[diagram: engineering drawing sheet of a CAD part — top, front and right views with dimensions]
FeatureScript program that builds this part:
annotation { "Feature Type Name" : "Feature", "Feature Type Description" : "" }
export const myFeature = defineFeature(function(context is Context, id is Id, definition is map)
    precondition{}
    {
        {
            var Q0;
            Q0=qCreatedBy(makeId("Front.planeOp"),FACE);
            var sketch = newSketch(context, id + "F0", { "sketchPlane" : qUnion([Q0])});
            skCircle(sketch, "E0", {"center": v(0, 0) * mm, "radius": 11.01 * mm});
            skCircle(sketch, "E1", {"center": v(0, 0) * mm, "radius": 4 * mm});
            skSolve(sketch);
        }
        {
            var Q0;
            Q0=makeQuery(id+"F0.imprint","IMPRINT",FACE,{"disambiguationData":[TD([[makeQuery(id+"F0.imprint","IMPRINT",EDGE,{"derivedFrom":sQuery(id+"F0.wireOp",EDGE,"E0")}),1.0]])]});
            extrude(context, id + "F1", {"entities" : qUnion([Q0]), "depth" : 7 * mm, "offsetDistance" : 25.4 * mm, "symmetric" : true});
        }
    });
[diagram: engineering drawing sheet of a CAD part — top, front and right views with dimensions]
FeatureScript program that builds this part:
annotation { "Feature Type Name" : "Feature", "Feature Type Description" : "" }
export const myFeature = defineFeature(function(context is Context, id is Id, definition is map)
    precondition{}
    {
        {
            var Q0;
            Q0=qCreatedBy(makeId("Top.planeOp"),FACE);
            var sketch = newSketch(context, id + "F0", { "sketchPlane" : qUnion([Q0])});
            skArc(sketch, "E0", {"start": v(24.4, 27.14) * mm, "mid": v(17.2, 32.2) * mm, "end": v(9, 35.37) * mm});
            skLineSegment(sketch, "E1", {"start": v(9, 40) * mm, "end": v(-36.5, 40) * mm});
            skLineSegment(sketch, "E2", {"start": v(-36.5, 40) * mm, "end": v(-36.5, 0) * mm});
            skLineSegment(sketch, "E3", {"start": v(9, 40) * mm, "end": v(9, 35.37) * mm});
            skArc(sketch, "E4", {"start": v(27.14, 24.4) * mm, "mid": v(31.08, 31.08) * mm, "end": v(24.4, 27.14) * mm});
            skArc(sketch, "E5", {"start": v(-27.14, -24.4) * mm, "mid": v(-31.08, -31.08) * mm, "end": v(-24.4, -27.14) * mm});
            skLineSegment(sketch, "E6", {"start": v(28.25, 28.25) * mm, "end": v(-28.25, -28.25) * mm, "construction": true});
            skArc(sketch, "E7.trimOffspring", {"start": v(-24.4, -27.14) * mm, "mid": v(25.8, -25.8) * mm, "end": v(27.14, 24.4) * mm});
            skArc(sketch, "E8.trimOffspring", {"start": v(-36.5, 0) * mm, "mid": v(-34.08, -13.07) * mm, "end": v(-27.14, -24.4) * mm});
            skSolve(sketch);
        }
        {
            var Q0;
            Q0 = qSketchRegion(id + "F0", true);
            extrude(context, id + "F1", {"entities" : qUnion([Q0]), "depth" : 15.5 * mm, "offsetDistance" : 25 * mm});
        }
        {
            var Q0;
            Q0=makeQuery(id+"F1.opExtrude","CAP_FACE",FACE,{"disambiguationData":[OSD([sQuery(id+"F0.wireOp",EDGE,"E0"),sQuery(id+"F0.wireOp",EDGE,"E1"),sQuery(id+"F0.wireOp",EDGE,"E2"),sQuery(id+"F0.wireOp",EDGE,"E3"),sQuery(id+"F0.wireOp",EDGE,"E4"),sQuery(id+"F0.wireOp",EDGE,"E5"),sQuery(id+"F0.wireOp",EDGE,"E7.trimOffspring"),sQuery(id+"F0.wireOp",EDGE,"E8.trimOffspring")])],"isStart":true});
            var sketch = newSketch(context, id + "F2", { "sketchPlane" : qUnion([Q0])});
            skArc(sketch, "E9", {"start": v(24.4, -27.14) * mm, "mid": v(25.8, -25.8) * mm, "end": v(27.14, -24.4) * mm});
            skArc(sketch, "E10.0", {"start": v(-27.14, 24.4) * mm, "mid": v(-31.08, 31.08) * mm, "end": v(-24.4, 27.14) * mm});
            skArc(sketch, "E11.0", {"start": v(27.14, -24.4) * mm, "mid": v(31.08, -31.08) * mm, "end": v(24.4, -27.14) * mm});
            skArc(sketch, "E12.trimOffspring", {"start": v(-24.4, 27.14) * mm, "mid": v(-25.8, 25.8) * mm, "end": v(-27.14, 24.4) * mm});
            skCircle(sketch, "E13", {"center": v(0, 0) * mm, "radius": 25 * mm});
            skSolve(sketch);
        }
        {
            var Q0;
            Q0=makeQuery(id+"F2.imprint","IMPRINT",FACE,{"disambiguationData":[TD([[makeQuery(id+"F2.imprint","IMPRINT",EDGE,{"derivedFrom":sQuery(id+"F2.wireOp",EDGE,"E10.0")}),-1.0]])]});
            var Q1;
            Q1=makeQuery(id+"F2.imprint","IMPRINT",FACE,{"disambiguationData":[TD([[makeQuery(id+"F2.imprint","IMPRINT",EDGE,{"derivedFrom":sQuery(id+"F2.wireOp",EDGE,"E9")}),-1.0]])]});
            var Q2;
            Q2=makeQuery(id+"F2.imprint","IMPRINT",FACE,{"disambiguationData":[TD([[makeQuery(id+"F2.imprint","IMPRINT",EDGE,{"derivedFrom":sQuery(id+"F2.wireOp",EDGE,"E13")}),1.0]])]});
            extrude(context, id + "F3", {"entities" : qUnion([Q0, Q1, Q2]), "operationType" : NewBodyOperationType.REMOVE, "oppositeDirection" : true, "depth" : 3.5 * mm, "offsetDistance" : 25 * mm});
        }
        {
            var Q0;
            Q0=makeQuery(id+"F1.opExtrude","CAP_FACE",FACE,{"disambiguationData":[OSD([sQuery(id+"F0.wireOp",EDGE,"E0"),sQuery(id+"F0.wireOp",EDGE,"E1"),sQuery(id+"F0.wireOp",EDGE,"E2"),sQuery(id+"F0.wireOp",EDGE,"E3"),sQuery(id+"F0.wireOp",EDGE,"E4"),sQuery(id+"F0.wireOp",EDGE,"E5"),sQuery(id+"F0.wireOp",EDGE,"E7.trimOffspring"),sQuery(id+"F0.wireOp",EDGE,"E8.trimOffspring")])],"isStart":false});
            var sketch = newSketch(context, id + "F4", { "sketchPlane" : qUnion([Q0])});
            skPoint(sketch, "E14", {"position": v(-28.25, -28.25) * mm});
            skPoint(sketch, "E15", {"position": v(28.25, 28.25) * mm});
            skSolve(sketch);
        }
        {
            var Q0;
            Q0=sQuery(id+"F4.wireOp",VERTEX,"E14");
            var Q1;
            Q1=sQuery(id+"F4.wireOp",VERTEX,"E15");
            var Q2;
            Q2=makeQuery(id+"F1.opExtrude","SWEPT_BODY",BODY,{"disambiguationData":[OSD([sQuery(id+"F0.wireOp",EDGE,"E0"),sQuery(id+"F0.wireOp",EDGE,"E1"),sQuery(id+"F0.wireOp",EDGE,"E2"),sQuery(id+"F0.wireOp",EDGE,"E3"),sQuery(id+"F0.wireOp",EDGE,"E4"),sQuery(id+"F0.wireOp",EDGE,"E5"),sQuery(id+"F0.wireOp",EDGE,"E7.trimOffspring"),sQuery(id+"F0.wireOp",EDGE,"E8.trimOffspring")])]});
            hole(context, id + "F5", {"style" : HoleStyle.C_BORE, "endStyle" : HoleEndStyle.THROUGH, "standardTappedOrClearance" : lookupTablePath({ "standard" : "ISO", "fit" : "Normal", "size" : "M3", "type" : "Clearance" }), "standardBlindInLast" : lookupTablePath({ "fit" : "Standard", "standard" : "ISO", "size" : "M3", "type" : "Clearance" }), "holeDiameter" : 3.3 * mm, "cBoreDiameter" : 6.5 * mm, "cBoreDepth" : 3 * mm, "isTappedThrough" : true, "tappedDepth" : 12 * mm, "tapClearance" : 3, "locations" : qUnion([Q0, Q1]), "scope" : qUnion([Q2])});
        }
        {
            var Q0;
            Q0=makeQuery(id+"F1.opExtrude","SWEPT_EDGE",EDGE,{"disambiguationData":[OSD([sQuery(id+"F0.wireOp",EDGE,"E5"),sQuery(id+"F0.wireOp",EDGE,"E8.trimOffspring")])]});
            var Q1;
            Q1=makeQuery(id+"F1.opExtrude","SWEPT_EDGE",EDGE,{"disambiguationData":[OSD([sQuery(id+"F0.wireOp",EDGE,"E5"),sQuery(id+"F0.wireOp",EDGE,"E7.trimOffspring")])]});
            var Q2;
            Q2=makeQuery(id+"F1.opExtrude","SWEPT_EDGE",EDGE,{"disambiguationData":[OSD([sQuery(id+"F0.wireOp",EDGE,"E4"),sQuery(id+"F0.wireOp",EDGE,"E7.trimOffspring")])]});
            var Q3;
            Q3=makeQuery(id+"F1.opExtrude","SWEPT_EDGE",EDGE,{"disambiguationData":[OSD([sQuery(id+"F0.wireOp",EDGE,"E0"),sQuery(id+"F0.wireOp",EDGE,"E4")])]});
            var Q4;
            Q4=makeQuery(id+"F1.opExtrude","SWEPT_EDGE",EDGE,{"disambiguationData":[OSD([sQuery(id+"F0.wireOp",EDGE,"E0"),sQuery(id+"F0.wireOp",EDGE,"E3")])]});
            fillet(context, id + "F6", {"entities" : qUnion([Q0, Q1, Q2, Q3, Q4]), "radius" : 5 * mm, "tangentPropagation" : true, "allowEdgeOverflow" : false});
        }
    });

# # # #

## [Task]
Please find every line in the records that contains the string "offsetDistance", matching case exactly, and copy each of those lines in full.

## [Response]
            extrude(context, id + "F1", {"entities" : qUnion([Q0]), "depth" : 7 * mm, "offsetDistance" : 25.4 * mm, "symmetric" : true});
            extrude(context, id + "F1", {"entities" : qUnion([Q0]), "depth" : 15.5 * mm, "offsetDistance" : 25 * mm});
            extrude(context, id + "F3", {"entities" : qUnion([Q0, Q1, Q2]), "operationType" : NewBodyOperationType.REMOVE, "oppositeDirection" : true, "depth" : 3.5 * mm, "offsetDistance" : 25 * mm});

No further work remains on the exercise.